**Exercise requirements:** Where the data below contains pictures, omit them; output the rest word for word.
··· Data provided
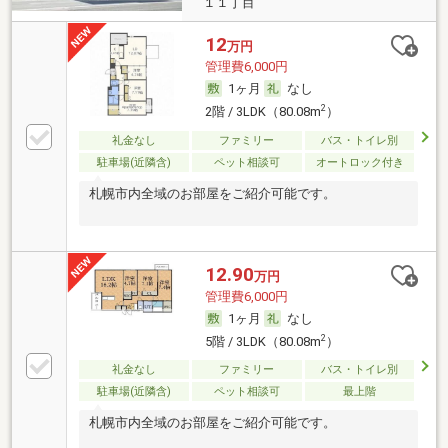
１１丁目
12
万円
管理費6,000円
1ヶ月
なし
2
2階 / 3LDK（80.08m
）
礼金なし
ファミリー
バス・トイレ別
駐車場(近隣含)
ペット相談可
オートロック付き
札幌市内全域のお部屋をご紹介可能です。
12.90
万円
管理費6,000円
1ヶ月
なし
2
5階 / 3LDK（80.08m
）
礼金なし
ファミリー
バス・トイレ別
駐車場(近隣含)
ペット相談可
最上階
札幌市内全域のお部屋をご紹介可能です。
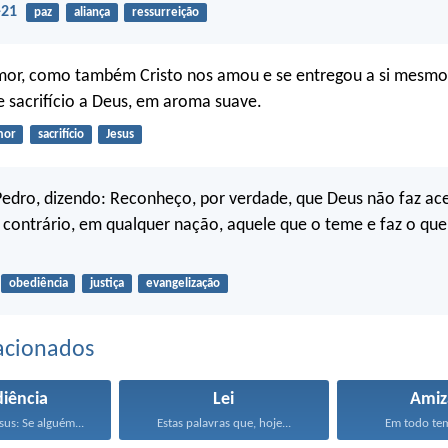
-21
paz
aliança
ressurreição
mor, como também Cristo nos amou e se entregou a si mesmo
 sacrifício a Deus, em aroma suave.
mor
sacrifício
Jesus
Pedro, dizendo: Reconheço, por verdade, que Deus não faz a
 contrário, em qualquer nação, aquele que o teme e faz o que 
obediência
justiça
evangelização
acionados
iência
Lei
Amiz
us: Se alguém...
Estas palavras que, hoje...
Em todo te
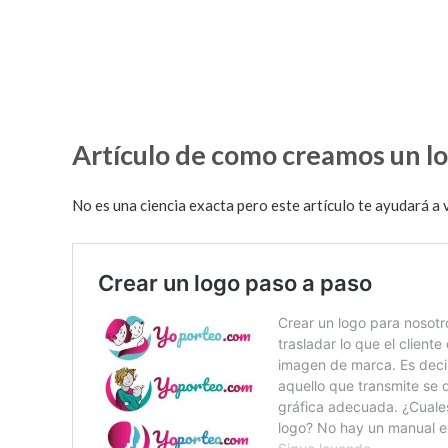
Artículo de como creamos un lo
No es una ciencia exacta pero este artículo te ayudará a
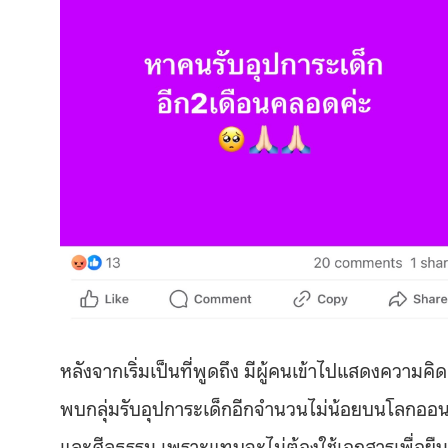
หลังจากเริ่มเป็นที่พูดถึง มีผู้คนเข้าไปแสดงความคิ
พบกลุ่มรับอุปการะเด็กอีกจำนวนไม่น้อยบนโลกออน
และศีลธรรม เพราะแทบจะไม่ต้องใช้เอกสารเพื่อยื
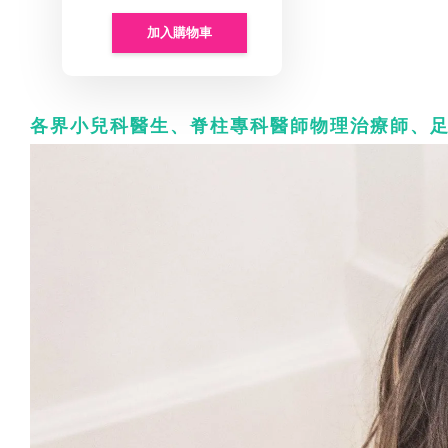
加入購物車
各界小兒科醫生、脊柱專科醫師物理治療師、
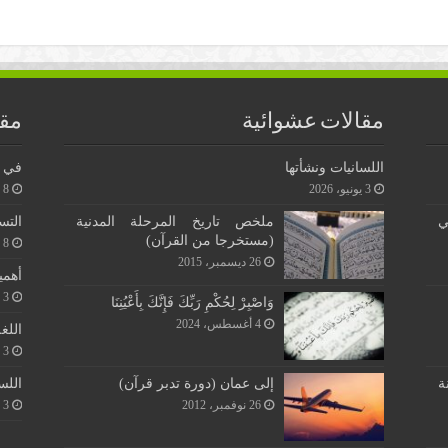
مقالات عشوائية
مقا
اللسانيات ونشأتها
في ن
3 يونيو، 2026
8 يونيو، 2026
ي
ملخص تاريخ المرحلة المدنية
التس
(مستخرجا من القرآن)
8 يونيو، 2026
26 ديسمبر، 2015
أهمي
3 يونيو، 2026
وَاصْبِرْ لِحُكْمِ رَبِّكَ فَإِنَّكَ بِأَعْيُنِنَا
4 أغسطس، 2024
اللغ
3 يونيو، 2026
اللس
ة
إلى عمان (دورة تدبر قرآن)
3 يونيو، 2026
26 نوفمبر، 2012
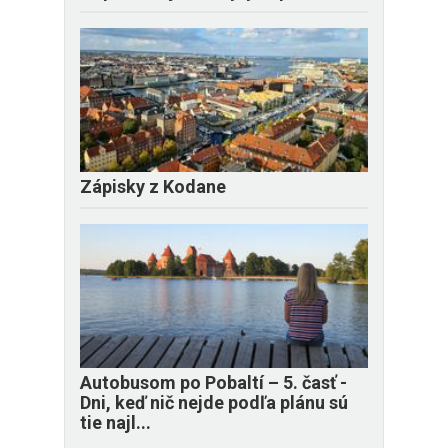
Zápisky z Kodane
​Autobusom po Pobaltí – 5. časť -
Dni, keď nič nejde podľa plánu sú
tie najl...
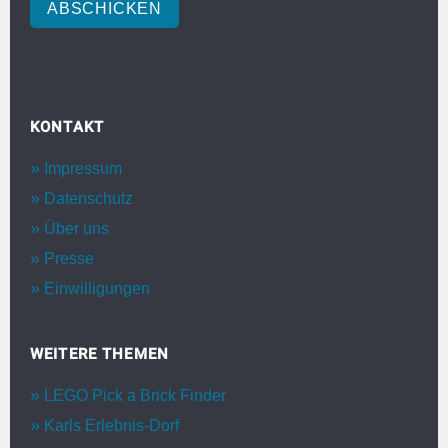
ABSCHICKEN
KONTAKT
Impressum
Datenschutz
Über uns
Presse
Einwilligungen
WEITERE THEMEN
LEGO Pick a Brick Finder
Karls Erlebnis-Dorf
······
**Solution for this task:**
１１丁目
12
万円
管理費6,000円
1ヶ月
なし
2
2階 / 3LDK（80.08m
）
礼金なし
ファミリー
バス・トイレ別
駐車場(近隣含)
ペット相談可
オートロック付き
札幌市内全域のお部屋をご紹介可能です。
12.90
万円
管理費6,000円
1ヶ月
なし
2
5階 / 3LDK（80.08m
）
礼金なし
ファミリー
バス・トイレ別
駐車場(近隣含)
ペット相談可
最上階
札幌市内全域のお部屋をご紹介可能です。
-21
paz
aliança
ressurreição
mor, como também Cristo nos amou e se entregou a si mesmo
 sacrifício a Deus, em aroma suave.
mor
sacrifício
Jesus
Pedro, dizendo: Reconheço, por verdade, que Deus não faz a
 contrário, em qualquer nação, aquele que o teme e faz o que 
obediência
justiça
evangelização
acionados
iência
Lei
Amiz
us: Se alguém...
Estas palavras que, hoje...
Em todo te
Artículo de como creamos un lo
No es una ciencia exacta pero este artículo te ayudará a
หลังจากเริ่มเป็นที่พูดถึง มีผู้คนเข้าไปแสดงความคิ
พบกลุ่มรับอุปการะเด็กอีกจำนวนไม่น้อยบนโลกออน
และศีลธรรม เพราะแทบจะไม่ต้องใช้เอกสารเพื่อยื
加入購物車
各界小兒科醫生、脊柱專科醫師物理治療師、
مقالات عشوائية
مقا
اللسانيات ونشأتها
في ن
3 يونيو، 2026
8 يونيو، 2026
ي
ملخص تاريخ المرحلة المدنية
التس
(مستخرجا من القرآن)
8 يونيو، 2026
26 ديسمبر، 2015
أهمي
3 يونيو، 2026
وَاصْبِرْ لِحُكْمِ رَبِّكَ فَإِنَّكَ بِأَعْيُنِنَا
4 أغسطس، 2024
اللغ
3 يونيو، 2026
اللس
ة
إلى عمان (دورة تدبر قرآن)
3 يونيو، 2026
26 نوفمبر، 2012
Zápisky z Kodane
​Autobusom po Pobaltí – 5. časť -
Dni, keď nič nejde podľa plánu sú
tie najl...
ABSCHICKEN
KONTAKT
Impressum
Datenschutz
Über uns
Presse
Einwilligungen
WEITERE THEMEN
LEGO Pick a Brick Finder
Karls Erlebnis-Dorf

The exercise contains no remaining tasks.